Safety standards such as ISO 26262 identify the key engineering processes that are expected to be used in the development of safety-relevant software, as well as organisational processes and controls (e.g. quality and safety management) that are required to ensure that the engineering processes are correctly and consistently followed. However, the standards provide only limited guidance on implementing such processes, as every organisation is expected to have its own particular approach and tools.

A deterministic construction process provides a foundation for many of these engineering processes, as as well as a way to monitor and enforce the required organisational controls. The DCS design pattern defines a consistent, automated and verifiable foundation for implementing a safety lifecycle for large-scale and complex software components. It was developed with Linux and open source software in mind, but the principles can be applied to any software, and many aspects of the RAFIA process can be applied to hardware components as well.

DCS and RAFIA enable software components and their associated documentation, as well as the required engineering and organisational process criteria and automation tools, to be managed and maintained in close alignment with the software development process. They also support key processes as follows:

Change Management and Configuration Management are, as we have seen, fundamental parts of the DCS design pattern, and also key topics in safety standards. DCS allows us to verify that we have control over all changes to our software and its configurations. This can be especially important when components or component dependencies are provided by a supply chain.

Verification of the software (e.g. through testing and static analysis) is required to confirm that it satisfies both its functional requirements and its safety requirements. DCS gives us control over all of the inputs to verification actions, as well as the tools and execution environments that are used to perform them. Using it as part of RAFIA also allows us identify and specify safety requirements for components and tools, and to manage these requirements in close coordination with the software.

Validation of the software as part of its target system is required to confirm that it fulfils its intended purpose in the system, including its role in fulfilling the system’s safety goals. This may require the software to be constructed for one or more system configurations (CPU architecture, hardware configurations, etc) and deployed to a specific test environment (e.g. a test rig). DCS provides a way to manage this, and RAFIA provides a way to validate safety mitigations at the system level, by defining fault injection cases for software components.

Impact analysis is required to determine whether a change to software may impact the target system’s safety goals. DCS can be used to drive this process for software components, by identifying when changes actually have an impact on the deployed binaries, and helping to identify the specific change that resulted in this impact.

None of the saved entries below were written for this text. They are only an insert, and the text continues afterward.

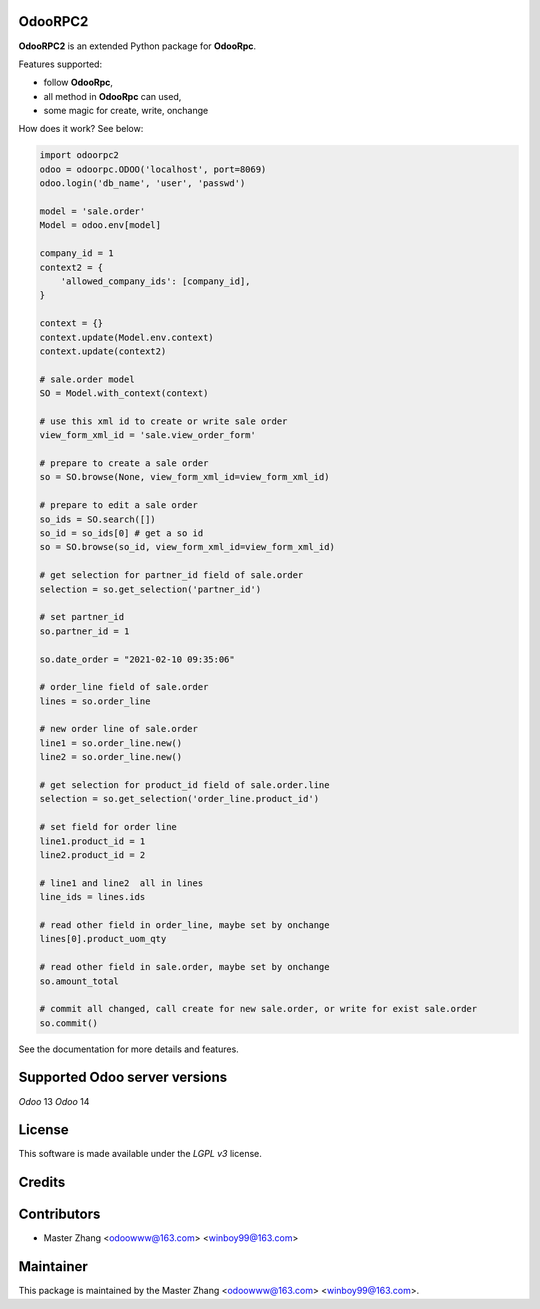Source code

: =======
OdooRPC2
=======

**OdooRPC2** is an extended Python package for **OdooRpc**.

Features supported:

- follow **OdooRpc**,
- all method in **OdooRpc** can used,
- some magic for create, write, onchange

How does it work? See below:

.. code-block:: python

    import odoorpc2
    odoo = odoorpc.ODOO('localhost', port=8069)
    odoo.login('db_name', 'user', 'passwd')

    model = 'sale.order'
    Model = odoo.env[model]

    company_id = 1
    context2 = {
        'allowed_company_ids': [company_id],
    }

    context = {}
    context.update(Model.env.context)
    context.update(context2)

    # sale.order model
    SO = Model.with_context(context)

    # use this xml id to create or write sale order
    view_form_xml_id = 'sale.view_order_form'

    # prepare to create a sale order
    so = SO.browse(None, view_form_xml_id=view_form_xml_id)

    # prepare to edit a sale order
    so_ids = SO.search([])
    so_id = so_ids[0] # get a so id
    so = SO.browse(so_id, view_form_xml_id=view_form_xml_id)

    # get selection for partner_id field of sale.order
    selection = so.get_selection('partner_id')

    # set partner_id
    so.partner_id = 1

    so.date_order = "2021-02-10 09:35:06"

    # order_line field of sale.order
    lines = so.order_line

    # new order line of sale.order
    line1 = so.order_line.new()
    line2 = so.order_line.new()

    # get selection for product_id field of sale.order.line
    selection = so.get_selection('order_line.product_id')

    # set field for order line
    line1.product_id = 1
    line2.product_id = 2

    # line1 and line2  all in lines
    line_ids = lines.ids

    # read other field in order_line, maybe set by onchange
    lines[0].product_uom_qty

    # read other field in sale.order, maybe set by onchange
    so.amount_total

    # commit all changed, call create for new sale.order, or write for exist sale.order
    so.commit()

See the documentation for more details and features.

=======
Supported Odoo server versions
=======

`Odoo` 13
`Odoo` 14

=======
License
=======

This software is made available under the `LGPL v3` license.

=======
Credits
=======

=======
Contributors
=======

- Master Zhang <odoowww@163.com> <winboy99@163.com>

=======
Maintainer
=======

This package is maintained by the Master Zhang <odoowww@163.com> <winboy99@163.com>.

Tool qualification is used to provide confidence in the use of software tools. As demonstrated by the DCS reference implementation, RAFIA can provide a basis for qualifying and validating open-source toolchains, and DCS can be used to control the specific source and configuration of tools that are used. DCS can also help to classify new tools by determining their impact on the constructed output, and to validate tool upgrades by determining their impact on a known and verified previous build.

On this basis, we believe that DCS represents a solid foundation for defining and constructing a Linux-based OS for a safety-related use case. Furthermore, the qualification of DCS demonstrates that the RAFIA approach can be used to provide the required safety argumentation and evidence to achieve a formal safety certification for tools based on open source software; we are confident that this can be extended to support the same goal for a safety-related system.